Para piorar, os relatórios, análises e visões dos analistas estavam otimistas ou errados a respeito do Brasil, um importante emergente, e parecia se repetir nas análises dos demais “players”. Era como se não houvesse interligação entre as peças do dominó. Aquela situação me fez acender uma luz vermelha.
Deixei os Estados Unidos no dia 03 de Julho e passei a aguardar o pior. Infelizmente minha impressão estava correta e em setembro a bolha estourou!
Este ano retornei aos Estados Unidos. Cheguei lá em 4 de Julho, exatamente um ano depois de minha última visita. O cenário que encontrei mostrou que a “locomotiva” sentiu um duríssimo golpe, mas como sempre acontece nas crises, importantes lições foram aprendidas e mudanças positivas em meio aos números ainda negativos são óbvias:
· Não há mais consumo desenfreado.
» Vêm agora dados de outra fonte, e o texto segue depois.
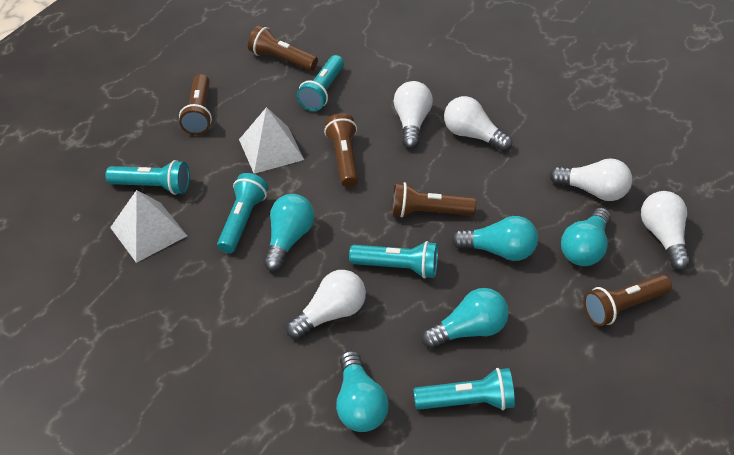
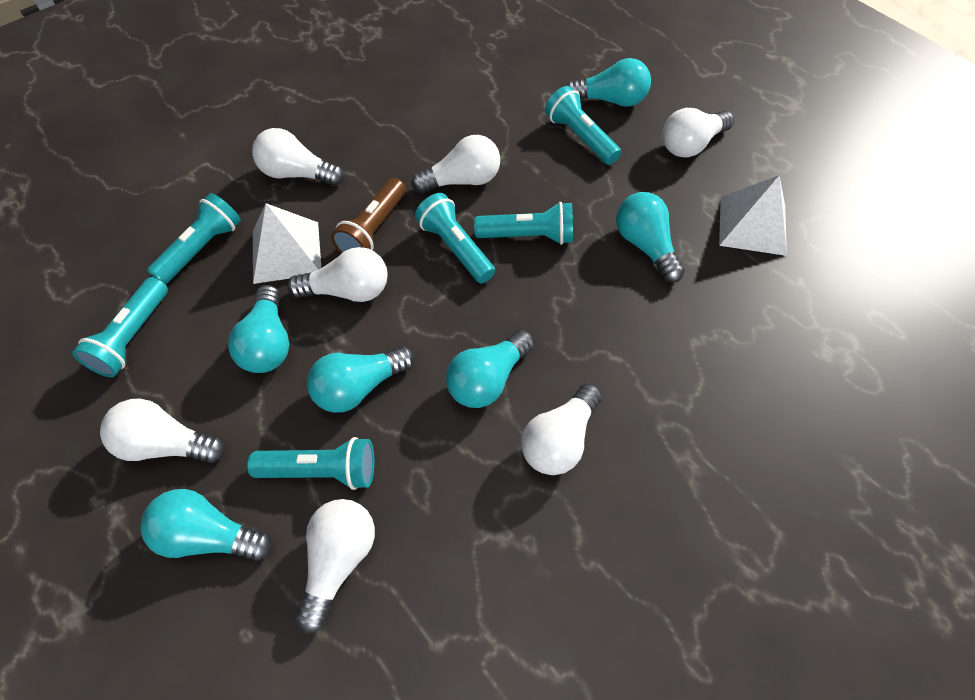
brown flashlight: 5 -> 1
turquoise flashlight: 5 -> 6
turquoise light bulb: 5 -> 6
white light bulb: 5 -> 7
Este efeito deve permanecer mesmo com a retomada do crescimento pois o americano em geral reconhece que havia exagero. O planeta todo agradece.
· O preço do petróleo está menos da metade de um ano atrás, mas todas as pessoas com quem conversei não falaram disso e sim que uma das maiores prioridades delas é diminuir o consumo de combustível. Aqui um alerta para o Brasil: Já é relevante o número de veículos híbridos (elétrico + combustível líquido) e este modelo de transição é onde os grandes centros produtores estão investindo. O planeta agradece e o Brasil precisa ficar atento.
· O mercado financeiro é hoje acompanhado de maneira completamente diferente. O interesse vai muito além da variação do índice. O planeta agradece e o Brasil tem muito o que ensinar.
· O governo americano tem um plano estratégico para alterar completamente a matriz energética do país bem como reformar os prédios públicos transformando-os em ecologicamente mais corretos. O planeta agradece e o Brasil deveria seguir o exemplo.
· A discussão de criacionismo X evolucionismo nas escolas deu lugar a discussões sobre a qualidade do ensino e sistema de saúde.
Esta foi mais uma dura oportunidade de constatar algo que já experimentei em outras ocasiões:
Um ambiente sem restrições é um péssimo ambiente para mudar, inovar!
Uma crise é uma oportunidade excepcional para você mudar, inovar!
Você não precisa viver uma crise para inovar...
Mas se você quer ter um ambiente inovador e não tem restrições, crie uma!